[Saved entries]

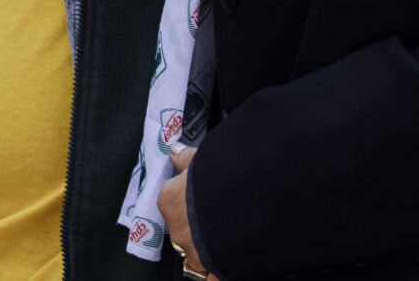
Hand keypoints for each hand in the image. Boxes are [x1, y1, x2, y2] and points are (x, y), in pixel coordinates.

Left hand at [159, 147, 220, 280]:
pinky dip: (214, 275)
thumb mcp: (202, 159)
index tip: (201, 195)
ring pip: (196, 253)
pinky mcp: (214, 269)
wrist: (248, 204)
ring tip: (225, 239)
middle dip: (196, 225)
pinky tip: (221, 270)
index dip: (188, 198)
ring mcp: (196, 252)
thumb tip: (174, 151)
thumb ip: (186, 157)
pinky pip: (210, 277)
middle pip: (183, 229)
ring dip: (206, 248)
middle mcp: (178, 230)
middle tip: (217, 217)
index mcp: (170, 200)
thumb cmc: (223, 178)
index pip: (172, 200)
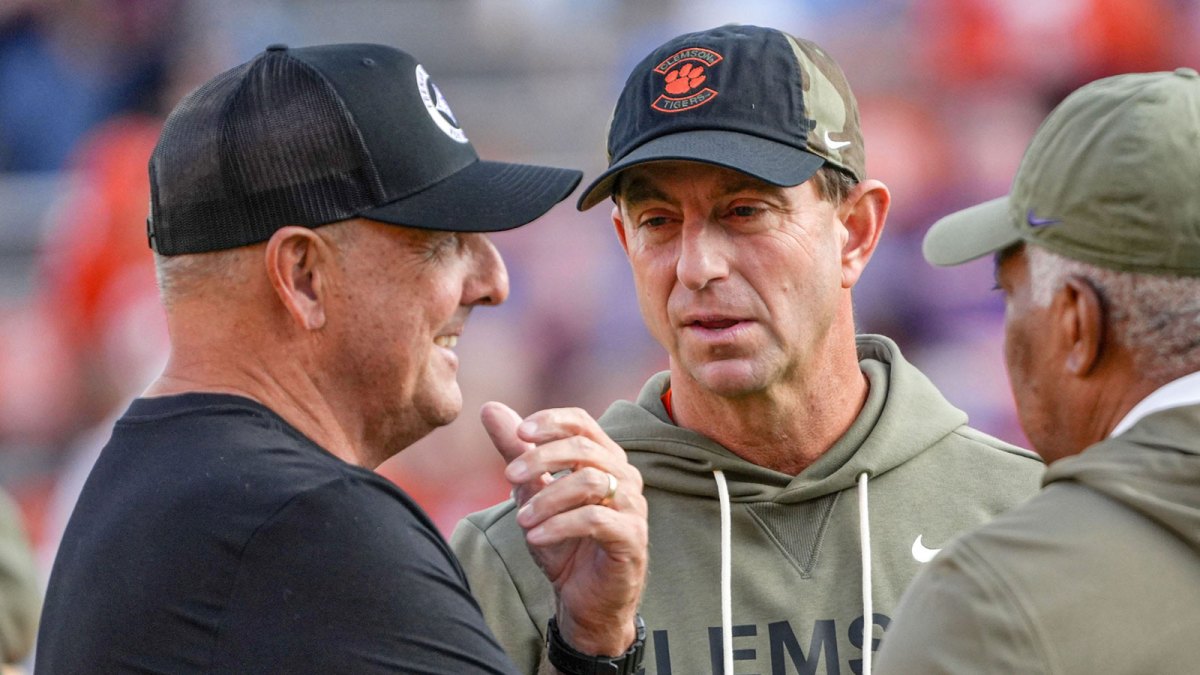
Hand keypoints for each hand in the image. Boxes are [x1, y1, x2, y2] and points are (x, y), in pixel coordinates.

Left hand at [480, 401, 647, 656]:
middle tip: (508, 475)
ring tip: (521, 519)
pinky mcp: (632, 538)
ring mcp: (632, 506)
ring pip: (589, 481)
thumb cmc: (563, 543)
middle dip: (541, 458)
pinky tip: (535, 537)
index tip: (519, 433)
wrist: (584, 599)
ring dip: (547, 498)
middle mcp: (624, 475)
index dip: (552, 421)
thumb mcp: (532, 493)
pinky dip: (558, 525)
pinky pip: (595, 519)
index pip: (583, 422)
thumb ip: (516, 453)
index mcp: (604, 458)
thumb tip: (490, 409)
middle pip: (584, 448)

...

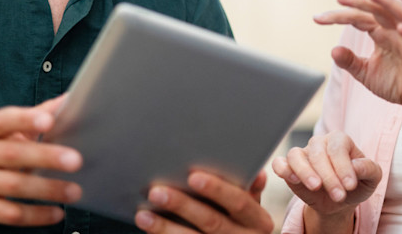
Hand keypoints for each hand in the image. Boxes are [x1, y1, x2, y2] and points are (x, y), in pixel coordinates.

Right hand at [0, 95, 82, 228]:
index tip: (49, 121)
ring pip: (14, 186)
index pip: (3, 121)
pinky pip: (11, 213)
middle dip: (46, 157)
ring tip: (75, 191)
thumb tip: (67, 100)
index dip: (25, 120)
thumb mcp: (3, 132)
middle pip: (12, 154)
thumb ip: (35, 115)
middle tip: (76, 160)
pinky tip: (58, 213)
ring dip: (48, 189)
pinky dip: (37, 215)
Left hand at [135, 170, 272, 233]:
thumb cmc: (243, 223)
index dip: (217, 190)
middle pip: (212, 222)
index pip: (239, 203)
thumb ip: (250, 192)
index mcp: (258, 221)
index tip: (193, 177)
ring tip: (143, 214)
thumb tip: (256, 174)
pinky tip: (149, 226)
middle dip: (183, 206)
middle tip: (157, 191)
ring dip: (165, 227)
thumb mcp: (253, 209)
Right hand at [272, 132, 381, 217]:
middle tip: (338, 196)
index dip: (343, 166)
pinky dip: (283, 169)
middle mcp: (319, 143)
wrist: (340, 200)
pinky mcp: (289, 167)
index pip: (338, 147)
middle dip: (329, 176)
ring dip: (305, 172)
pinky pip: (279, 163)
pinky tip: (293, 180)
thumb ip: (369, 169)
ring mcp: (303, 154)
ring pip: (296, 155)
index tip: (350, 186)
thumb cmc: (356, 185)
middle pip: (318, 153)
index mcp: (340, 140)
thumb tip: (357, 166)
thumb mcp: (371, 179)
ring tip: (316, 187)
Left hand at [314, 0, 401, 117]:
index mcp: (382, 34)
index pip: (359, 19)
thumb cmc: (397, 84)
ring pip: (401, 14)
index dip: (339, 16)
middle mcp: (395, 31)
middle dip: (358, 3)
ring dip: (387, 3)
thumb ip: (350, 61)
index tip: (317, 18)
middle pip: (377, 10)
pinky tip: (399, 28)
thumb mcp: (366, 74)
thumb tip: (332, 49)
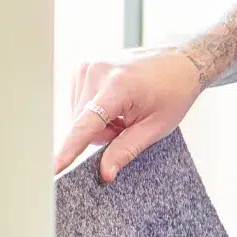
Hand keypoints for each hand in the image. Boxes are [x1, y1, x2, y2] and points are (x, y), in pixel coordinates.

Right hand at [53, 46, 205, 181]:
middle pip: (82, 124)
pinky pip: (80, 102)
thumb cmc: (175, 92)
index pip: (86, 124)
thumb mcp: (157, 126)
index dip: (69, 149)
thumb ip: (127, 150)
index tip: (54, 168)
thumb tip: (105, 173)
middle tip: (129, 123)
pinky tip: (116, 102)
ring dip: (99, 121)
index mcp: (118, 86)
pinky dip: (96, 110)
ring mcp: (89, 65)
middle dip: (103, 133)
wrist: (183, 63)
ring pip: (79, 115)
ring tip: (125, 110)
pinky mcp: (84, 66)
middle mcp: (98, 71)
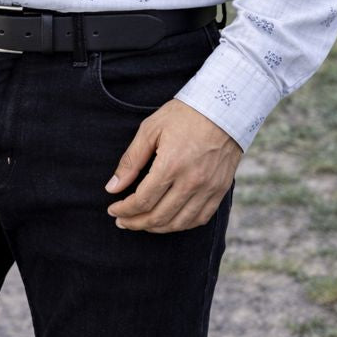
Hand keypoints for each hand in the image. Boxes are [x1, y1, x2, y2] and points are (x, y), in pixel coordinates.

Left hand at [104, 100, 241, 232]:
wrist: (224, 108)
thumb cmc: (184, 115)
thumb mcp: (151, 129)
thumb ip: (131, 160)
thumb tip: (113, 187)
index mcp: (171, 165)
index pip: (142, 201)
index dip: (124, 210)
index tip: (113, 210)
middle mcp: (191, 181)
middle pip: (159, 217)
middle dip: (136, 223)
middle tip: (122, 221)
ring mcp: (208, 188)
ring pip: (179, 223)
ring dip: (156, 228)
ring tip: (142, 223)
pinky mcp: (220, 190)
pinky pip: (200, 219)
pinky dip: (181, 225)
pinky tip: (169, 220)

==

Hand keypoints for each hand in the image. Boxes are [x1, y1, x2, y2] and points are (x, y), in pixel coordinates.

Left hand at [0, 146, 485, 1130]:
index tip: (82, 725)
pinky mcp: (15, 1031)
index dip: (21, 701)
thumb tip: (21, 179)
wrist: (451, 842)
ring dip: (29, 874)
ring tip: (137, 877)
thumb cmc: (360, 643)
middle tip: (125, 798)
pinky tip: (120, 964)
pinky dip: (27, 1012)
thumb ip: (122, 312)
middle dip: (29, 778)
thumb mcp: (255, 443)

◆ Work request: State how many lines of the entries above include the string "Right". The reply is that number alone.

◆ Written response: 3